Chroniques

par bertrand bolognesi

Bartók, Eötvös, Stravinsky et Zappa
Orchestre Philharmonique de Radio France

Présences / Radio France, Paris
- 15 novembre 2009
le compositeur hongrois Péter Eötvös, photographié par Priska Ketterer
© priska ketterer

Si s'achève le deuxième volet parisien du festival Présences (qui s'exportera en Chine au printemps prochain), un volet qui fêtait Péter Eötvös et Frank Zappa [lire notre chronique du 13 novembre], la musique hongroise d'aujourd'hui et d'un hier encore tout récent sonne de par la capitale, avec le vaste cycle Identités hongroises présenté par la Cité de la musique jusqu'au 22 novembre, et celle d'Eötvös gagne Bordeaux et les représentations de son Balcon (du 20 au 27, au Grand Théâtre).
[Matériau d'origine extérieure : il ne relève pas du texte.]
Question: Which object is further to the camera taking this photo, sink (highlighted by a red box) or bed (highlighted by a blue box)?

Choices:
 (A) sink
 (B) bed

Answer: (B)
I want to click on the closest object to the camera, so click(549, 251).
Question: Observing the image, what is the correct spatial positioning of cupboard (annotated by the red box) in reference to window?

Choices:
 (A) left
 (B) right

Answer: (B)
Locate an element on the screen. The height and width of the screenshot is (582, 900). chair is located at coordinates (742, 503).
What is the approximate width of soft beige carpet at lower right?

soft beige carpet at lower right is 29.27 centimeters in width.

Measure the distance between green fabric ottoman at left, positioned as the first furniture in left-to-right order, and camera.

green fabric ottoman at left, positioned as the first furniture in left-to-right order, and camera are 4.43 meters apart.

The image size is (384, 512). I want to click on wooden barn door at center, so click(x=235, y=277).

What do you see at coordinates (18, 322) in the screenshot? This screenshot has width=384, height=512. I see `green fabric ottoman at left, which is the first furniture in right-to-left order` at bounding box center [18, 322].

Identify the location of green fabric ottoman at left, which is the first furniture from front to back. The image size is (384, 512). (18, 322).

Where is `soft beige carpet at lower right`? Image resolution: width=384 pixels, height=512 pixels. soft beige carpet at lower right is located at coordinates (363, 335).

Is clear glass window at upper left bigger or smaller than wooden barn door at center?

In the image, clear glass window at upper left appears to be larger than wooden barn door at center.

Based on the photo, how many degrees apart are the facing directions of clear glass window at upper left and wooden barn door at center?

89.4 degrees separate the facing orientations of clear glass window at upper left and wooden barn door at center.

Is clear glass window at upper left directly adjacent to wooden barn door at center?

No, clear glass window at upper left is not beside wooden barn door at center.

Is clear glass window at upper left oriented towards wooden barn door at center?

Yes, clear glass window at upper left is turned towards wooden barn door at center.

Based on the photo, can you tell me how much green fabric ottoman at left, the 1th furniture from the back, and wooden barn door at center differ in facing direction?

On constate si rarement une telle cohérence des programmations entre elles qu'on pourrait presque la croire voulue, pour une fois…

Comme celui de vendredi, le menu de la soirée imprime une inexactitude assez fâcheuse : en effet, de Péter Eötvös Lévitation, de même que Seven, fut donné en première française lors du festival Aspect des musiques d'aujourd'hui à Caen, en printemps dernier [lire notre chronique du 22 mars 2009]. Pour se situer en région, cette bonne ville de Caen, toute normande qu'elle soit, n'en est pas moins française, si bien que l'indication création française précisée ici pour ces œuvres paraîtra mensongère, si ce n'est récupératrice au mépris du travail effectué ailleurs. Pendant longtemps, on le sait, il était de bon ton de résumer France à Paris ; sainement assoupie durant les vingt dernières années du siècle passé, la tendance s'affirmerait-elle durcie dans les premiers pas du nouveau ? Certes, l'offre culturelle parisienne est grande, mais il se passe un certain nombre de chose ailleurs, ne l'oublions pas, et dans des ailleurs dont les salles sont fréquentées, elles (on ne peut pas en dire autant de Paris où – on le constate tous les jours – se désertifient les temples de la musique).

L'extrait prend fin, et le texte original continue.